Here’s What to Expect From the Samsung Galaxy S10

Samsung is the largest smartphone maker in the world, but it faces more pressure than ever from ascendant Chinese OEMs like Huawei and Oppo. After nine years of Galaxy smartphones, Samsung is reportedly planning to pull out all the stops with the upcoming Galaxy S10. While nothing is confirmed at this point, we’ve heard plenty of leaked information. Let’s round it all up and see if we can figure out what Samsung’s next flagship phone will offer.

Multiple Models and Specs

Current reports point to at least three models of the Galaxy S10, split up by screen size and possibly the number of cameras. These phones will range from 5.8 to 6.4-inches. The larger models will probably be the more “premium” versions of the phone, which could include as many as three camera sensors on the back. A Leak from SamMobile claims the main camera will be 12MP along with a 16MP wide-angle and 13MP telephoto sensor.

The phones will most likely run on the Snapdragon 855 SoC in the US and the Samsung Exynos 9820 internationally. We have yet to see either of these chips in the wild, and the 855 is technically still unannounced.

There’s also chatter about a fourth phone that may or may not count as a Galaxy S10 depending on your perspective. The “Beyond X” could be a new ultra-premium part of Samsung’s lineup with features you can’t get in the standard GS10 devices. We’re expecting a display as large as 6.7-inches and 5G support. Samsung has said several times the Galaxy S10 don’t be a 5G phone, but that leaves the company room to say the Beyond X isn’t technically the Galaxy S10.

New Biometrics

Even though Samsung was among the first Android device makers to offer biometric features in phones, it has struggled to keep up. After moving the fingerprint sensor around a few times and pushing its buggy iris scanning tech, Samsung could be set for something different.

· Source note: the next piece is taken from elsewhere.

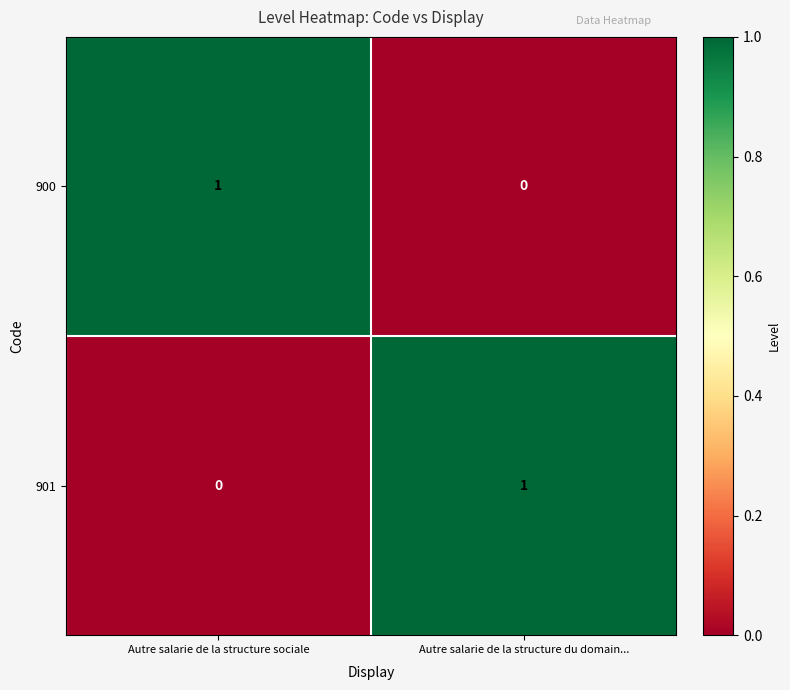

At which label does 900 reach its peak?

Autre salarie de la structure sociale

There is strong evidence that the Galaxy S10 will have a fingerprint reader in the display, but it won’t use optical technology like the OnePlus 6T. Instead, Samsung will use ultrasonic fingerprint tech. That’s a more expensive way to get it done, but the “active area” that reads fingers can be larger.

The iris scanner may even be getting the boot in the Galaxy S10. After working for years to make the scanner more reliable, face unlock technology has completely superseded it. Samsung might equip the Galaxy S10 with a 3D sensor to make its face unlock faster and more secure. Currently, Samsung face unlock just uses the front-facing camera.

Notch or Hole Punch?

We know Samsung is going to keep pushing the envelope with narrow bezels, and that means it’s going to have to go the notch route. The company showed off several screen notch concepts at its recent developer conference, and the Infinity-O seems to be the one popping up most often in reports.

The Infinity-O display has a small hole toward the upper left corner. That allows the front-facing camera to peek through the display. Other sensors could be embedded under the screen, allowing Samsung to push the OLED panel all the way to the edge of the device. There are also V and U-shaped notch designs under testing at Samsung, so it’s possible it could go one of those routes for at least one Galaxy S10 model.

Pricing, Release Date, and More

Samsung is currently expected to reveal the Galaxy S10 family at Mobile World Congress in February. The specific launch plans for carriers around the globe will be available in the following days, but it’ll most likely be a month before the phone goes on sale.

Samsung’s recent phones have been more expensive than ever — the Galaxy Note 9 was $1,000 at launch. However, phone sales are slowing down a bit. Samsung will probably keep at least one S10 model around $800 at launch (like the GS9). The larger models will probably go past $1,000, and the Beyond X could be significantly more expensive.

You can expect the Galaxy S10 to have Android Pie out of the box with the new Samsung One UI. That interface is currently in testing on The Galaxy S9 and Note 9. It aims to make apps and system dialogs easier to use on large phones and make the overall style more cohesive.